Earnings also increased significantly on strong revenue growth, while EBIT margin was slightly down. This was largely due to lower margins on large downstream engineering, procurement and contracting (EPC) projects, which typically contain non-ABB products.


Financial Services

US$ in millions, except where indicated
2001
2000
Nominal
Local
Revenues
479
453
+ 6%
+ 10%
EBIT
84
84
0%
+ 7%

Interest rates and currency markets were volatile and credit spreads widened in the first quarter of 2001, reflecting widespread concern about borrower credit quality. These market developments presented opportunities for ABB’s Financial Services, which were reflected in higher revenues and earnings. In particular, Structured Finance and Equity Ventures reported strong earnings growth on their loan, leasing and investment portfolios.

Reporting dates
The remaining quarterly reporting dates in 2001 for ABB Ltd are scheduled for July 24 and October 24.

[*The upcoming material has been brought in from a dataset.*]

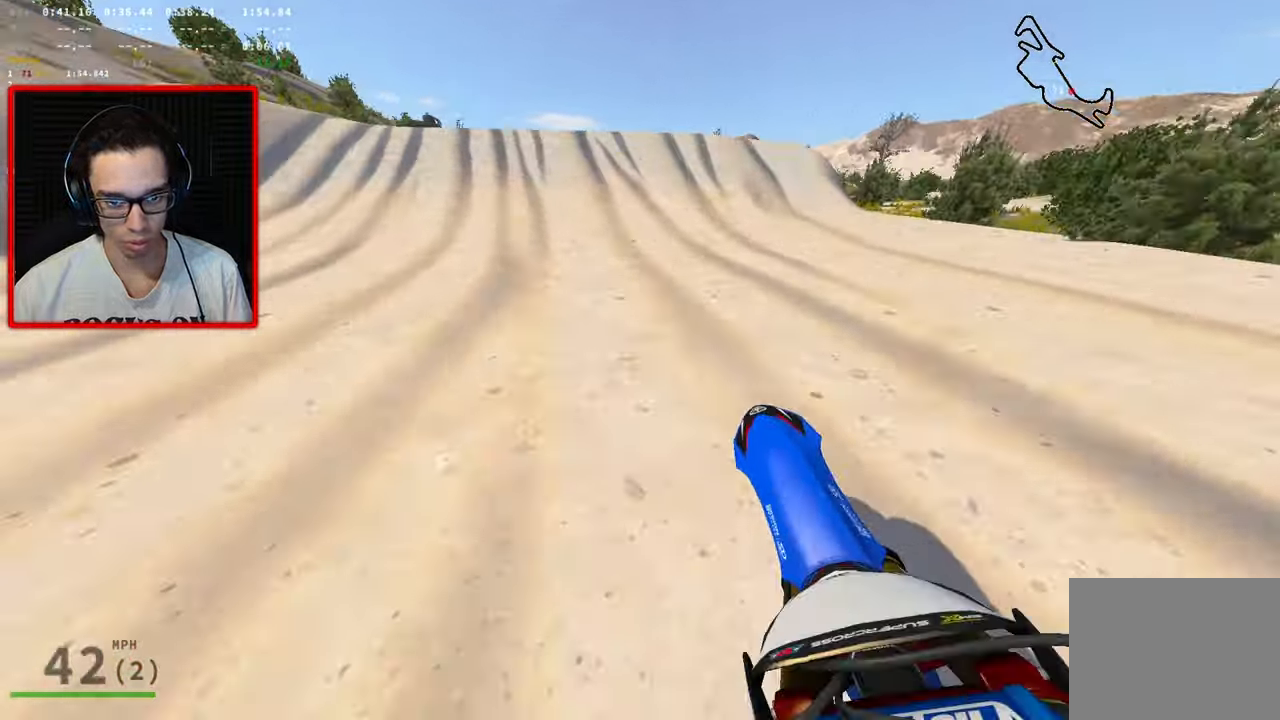
{"buttons": ["R2"], "left_stick": "left", "right_stick": "center", "events": [[83, "left_stick", "center"], [500, "left_stick", "left"]]}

The company will host a conference call for analysts and investors to discuss its first quarter results today at 16:00 Central European time. Teleconference callers should dial +41 91 610 4111 in Europe and (412) 858 4600 in the U.S. This facility is also available to the media on a “listen only” basis.

    This press release includes forward-looking information and statements that are subject to risks and uncertainties that could cause actual results to differ. These statements are based on current expectations, estimates and projections about global economic conditions, the economic conditions of the regions and industries that are major markets for ABB Ltd and ABB Ltd’s lines of business. These expectations, estimates and projections are generally identifiable by statements containing words such as “expects”, “believes”, “estimates” or similar expressions. Important factors that could cause actual results to differ materially from those expectations include, among others, economic and market conditions in the geographic areas and industries that are major markets for ABB’s businesses, market acceptance of new products and services, changes in governmental regulations, interest rates, fluctuations in currency exchange rates and such other factors as may be discussed from time to time in ABB's filings with the U.S. Securities and Exchange Commission. Although ABB Ltd believes that its expectations reflected in any such forward looking statement are based upon reasonable assumptions, it can give no assurance that those expectations will be achieved.